**** Exercise input ****
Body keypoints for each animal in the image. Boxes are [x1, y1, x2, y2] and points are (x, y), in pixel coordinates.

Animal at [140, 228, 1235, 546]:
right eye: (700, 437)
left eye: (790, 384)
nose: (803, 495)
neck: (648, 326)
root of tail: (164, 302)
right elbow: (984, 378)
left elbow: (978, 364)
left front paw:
****
Problem to work on ▸
Write down the full listing again, exactly.

Result for this task ▸
Body keypoints for each animal in the image. Boxes are [x1, y1, x2, y2] and points are (x, y), in pixel coordinates.

Animal at [140, 228, 1235, 546]:
right eye: (700, 437)
left eye: (790, 384)
nose: (803, 495)
neck: (648, 326)
root of tail: (164, 302)
right elbow: (984, 378)
left elbow: (978, 364)
left front paw:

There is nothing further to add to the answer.